Data to process:

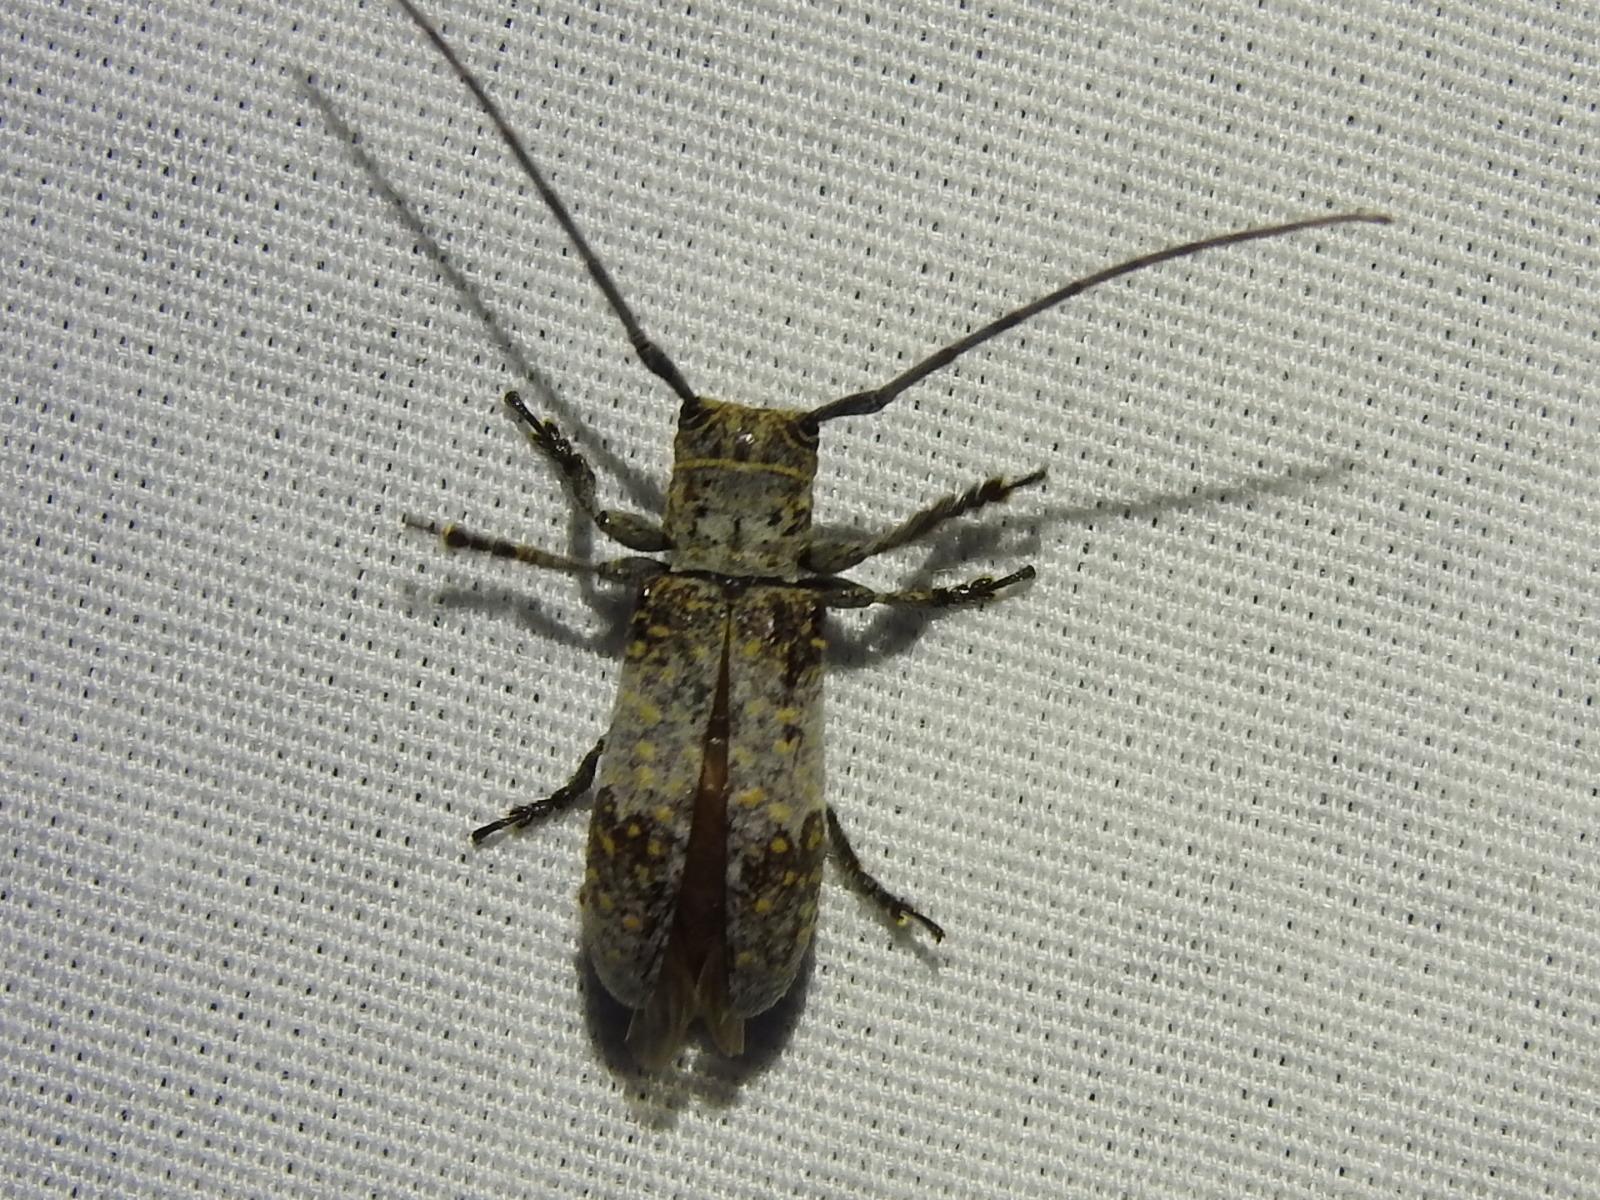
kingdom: Animalia
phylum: Arthropoda
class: Insecta
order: Coleoptera
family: Cerambycidae
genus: Oncideres
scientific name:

To do:
Turn the lines in all the items above into one numbered list, skipping blank lines and leaving out the pictures.

Task solution:
1. kingdom: Animalia
2. phylum: Arthropoda
3. class: Insecta
4. order: Coleoptera
5. family: Cerambycidae
6. genus: Oncideres
7. scientific name:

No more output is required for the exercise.